“Se quel testosterone non è di Alex, chi lo ha messo nella provetta e perché?” 

di Nikolaj Starostin

Alex Schwazer, il grande marciatore azzurro, è stato assolto dalla accusa di doping dalla giustizia penale. Così si è espressa una recente sentenza della Procura di Bolzano. Nel 2016, il marciatore altoatesino, gran favorito alla conquista della medaglia d’oro alle Olimpiadi di Rio, è stato squalificato per otto anni con l’accusa di doping, dopo che è stata trovata una provetta di urina contenente testosterone, e quindi messo nella impossibilità di gareggiare. Allo stesso tempo è tagliato fuori il suo allenatore Sandro Donati.
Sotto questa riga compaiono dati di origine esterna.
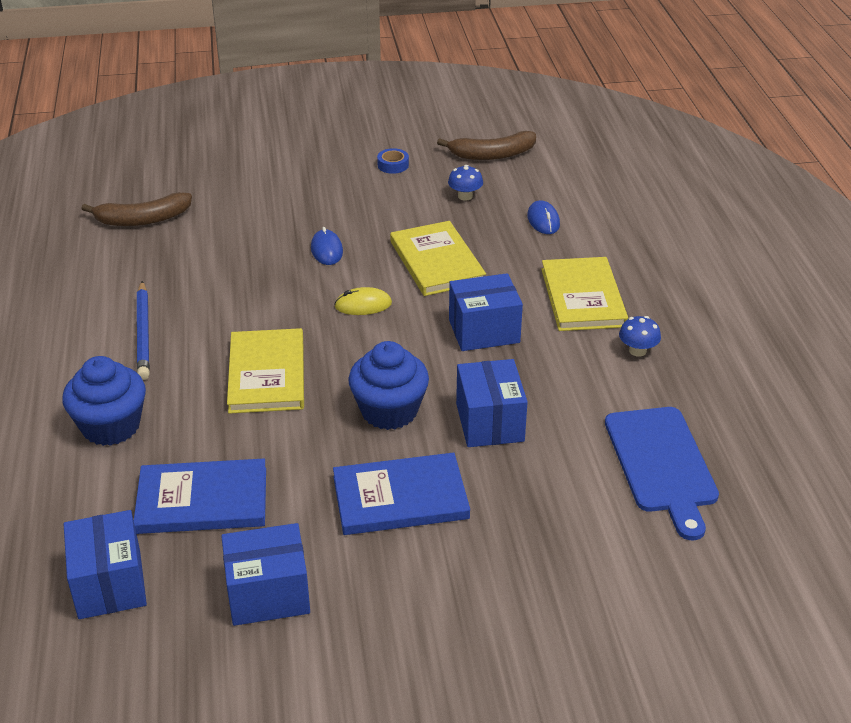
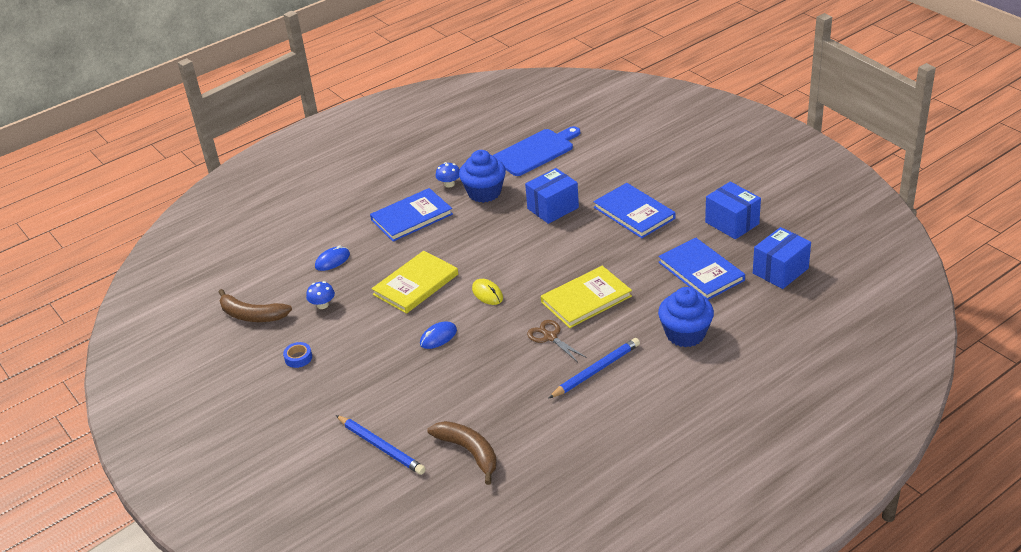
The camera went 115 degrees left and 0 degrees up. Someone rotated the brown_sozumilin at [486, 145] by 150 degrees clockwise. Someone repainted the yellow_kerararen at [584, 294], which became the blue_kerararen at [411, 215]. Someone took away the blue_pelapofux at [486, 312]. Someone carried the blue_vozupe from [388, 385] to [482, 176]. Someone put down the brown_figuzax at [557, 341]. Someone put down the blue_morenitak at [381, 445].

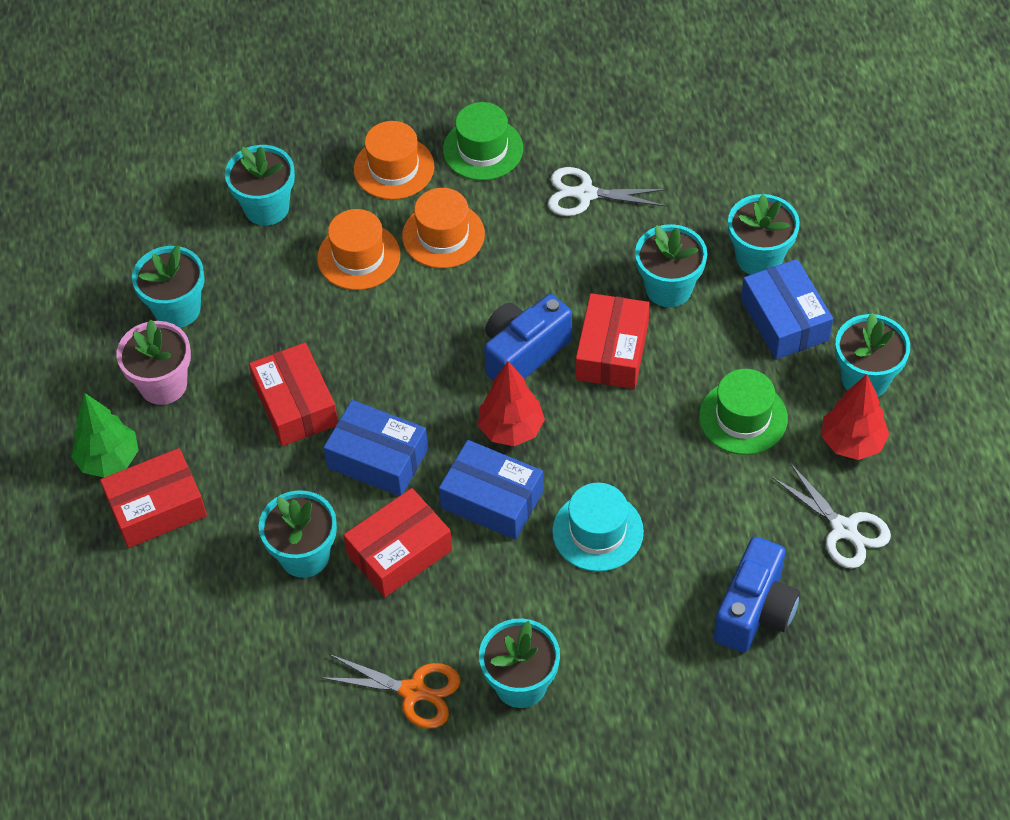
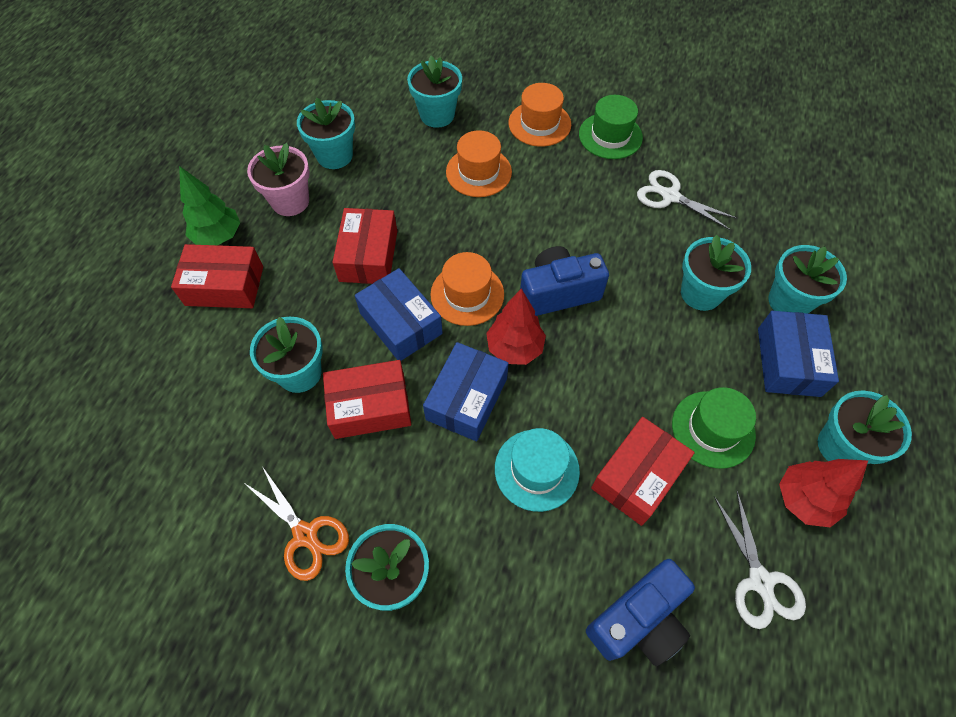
The camera went 25 degrees right and 5 degrees up. Someone carried the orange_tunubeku from [443, 228] to [467, 289]. Someone carried the red_pelapofux from [613, 341] to [643, 471]. Someone rotated the blue_pelapofux at [491, 490] by 60 degrees clockwise.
Quindi, Schwazer è stato incastrato e con lui Donati, il grande nemico del doping nell’atletica leggera e nello sport in generale. La cupola che governa l’atletica nazionale e internazionale deve molte spiegazioni agli sportivi e all’opinione pubblica.

Ora bisogna capire una cosa, se quel testosterone non è di Alex, chi lo ha messo nella provetta e perché?

La giustizia sportiva deve assolvere definitivamente Schwazer e dargli l’opportunità di gareggiare a Tokio il prossimo anno. È il minimo.